───── Texto do documento

02 Mai 2019
“Com Jesus que sobe ao Pai, unidos a Maria Madalena, no centro da Igreja, devemos iniciar um caminho de ascensão salvadora, que nos conduz de verdade até o mistério de Deus. Maria é a primeira daqueles que fizeram esta experiência pascal”, escreve Xabier Pikaza, teólogo espanhol, em artigo publicado por Religión Digital, 25-04-2019. A tradução é do Cepat.
Morreu justamente para que ela e outros muitos como ela pudéssemos ressuscitar, pois como disse Jo 12,24: “Se o grão de trigo não morre...”. Jesus era o grão de trigo, ela é o primeiro fruto. Por isso, mais que a ressurreição de Jesus, a páscoa é a ressurreição de Maria Madalena e de milhões de crentes até o dia de hoje.
Conforme a primeira criação (Gn 2), própria da terra, da humanidade antiga (Adão), nasceu ela, a mulher, a vida já concreta (Eva), como primeira pessoa da história. Nesta nova criação pascal, que é a definitiva (como disse Paulo em 1Co 15, 20-21. 42-49), no horto onde jogaram/enterraram a Jesus (como trigo inútil) nasce/ressuscita Madalena, primeira crente cristã, como segue dizendo Jo 20, 11-18, Evangelho que hoje vamos comentar.
Fonte: Religión Digital
Mais que a ressurreição de Jesus, este Evangelho conta a de Maria Madalena, pois mais que em si mesmo, Jesus ressuscita nos outros, naqueles por quem viveu, naqueles por quem morreu. Assim o compreendeu Madalena, que é uma pessoa individual, sendo, ao mesmo tempo, sinal de todas as mulheres que seguiram Jesus, de todos os ressuscitados, homens e mulheres.

──────────
───── Linhas da tarefa

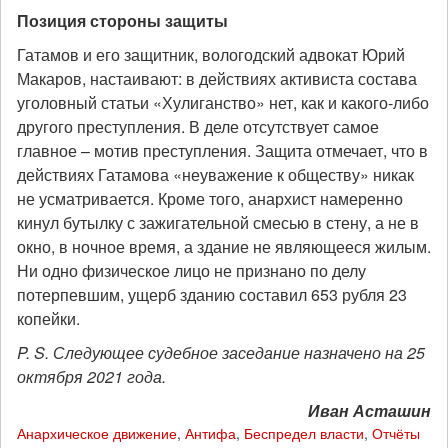
Позиция стороны защиты
Гатамов и его защитник, вологодский адвокат Юрий
Макаров, настаивают: в действиях активиста состава
уголовный статьи «Хулиганство» нет, как и какого-либо
другого преступления. В деле отсутствует самое
главное – мотив преступления. Защита отмечает, что в
действиях Гатамова «неуважение к обществу» никак
не усматривается. Кроме того, анархист намеренно
кинул бутылку с зажигательной смесью в стену, а не в
окно, в ночное время, а здание не являющееся жилым.
Ни одно физическое лицо не признано по делу
потерпевшим, ущерб зданию составил 653 рубля 23
копейки.
P. S. Следующее судебное заседание назначено на 25
октября 2021 года.
Иван Асташин
Анархическое движение
,
Антифа
,
Беспредел власти
,
Отчёты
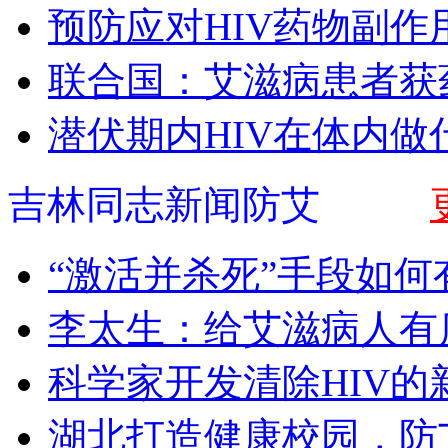
预防应对HIV药物副作
联合国：艾滋病患者获
潜伏期内HIV在体内做
吉林同志新闻防艾
“激活并杀死”手段如何
李太生：给艾滋病人有
科学家开发清除HIV的
湖北打造健康校园，防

──────────

### [Lista de exercícios]
1. Redigite sem nenhuma alteração as linhas que vêm depois do texto, começando pela primeira delas e indo até a que contém "главное – мотив", com ambas incluídas. Deixe as imagens fora da resposta.
2. Prolongue o texto sobre a ressurreição de Maria Madalena a partir do ponto em que ele termina.

### [Respostas]
1.
Позиция стороны защиты
Гатамов и его защитник, вологодский адвокат Юрий
Макаров, настаивают: в действиях активиста состава
уголовный статьи «Хулиганство» нет, как и какого-либо
другого преступления. В деле отсутствует самое
главное – мотив преступления. Защита отмечает, что в

2.
Ela continua sendo para a Igreja, com o Discípulo Amado (com quem pode se identificar) e com a Mãe de Jesus (com quem às vezes parece se confundir), o sinal mais profundo da humanidade pascal, isto é, da Igreja dos ressuscitados.
Foi assim que a apresentou o Papa Francisco, ao chamá-la “apostola apostolorum” (22.8.217), apóstola dos apóstolos, de maneira que a Igreja, sendo apostólica (dos apóstolos) é “magdalenita”, ou seja, de Madalena. Assim a recorda, esta semana de Páscoa, como experiência e esperança de amor sobre a morte.
Fonte: Religión Digital
Comecemos lendo todo o texto (Jo 20, 11-18) com cuidado, destacando cada um de seus traços. Talvez já possamos distinguir, desde agora, dois aspectos em Maria:
(a) Ela é a humanidade fracassada por amor, ao final de todos os caminhos, perdida em um jardim sem mais flor que a morte, chorando pela ausência de seu amado. Destacando alguns desses traços, as visões posteriores dos gnósticos dirão que é a humanidade em uma pobre figura de mulher prostituída, caída sobre o chão.
(b) Contudo, ela é ao mesmo tempo a mulher do novo amor. Não é simplesmente uma mulher caída, seduzida, condenada ao cativeiro, mas, ao contrário, representa a todas as mulheres e homens que buscam redenção de amor sobre a terra, aparecendo assim como princípio de nova humanidade. Todos somos nessa perspectiva Maria Madalena. Ela é nossa voz e figura de Páscoa.
Sendo uma mulher derrotada e impotente, sobre o horto de uma vida que se torna sepultura, Maria é, ao mesmo tempo, uma mulher que tem e busca amor: sinal da humanidade que, ansiando ao Cristo, quer alcançar a redenção. Não fugiu como o restante dos discípulos homens, mas, ao contrário, permanece diante da cruz, com outras mulheres (cf. Mc 14, 27; 15, 40.47). Ela permanece.
Fonte: Religión Digital
Seu amor a Jesus é maior que a morte e por isso permanece, chorando e desejando mais amor diante de um sepulcro vazio. Interpretada assim, a Páscoa será uma resposta de Deus à busca de amor das mulheres e homens. Maria é sinal de uma humanidade que busca amor, que quer culminar seu noivado, ou seja, sua aliança e caminho de diálogo afetivo com o próprio Deus do céu, em uma terra convertida em jardim de morte.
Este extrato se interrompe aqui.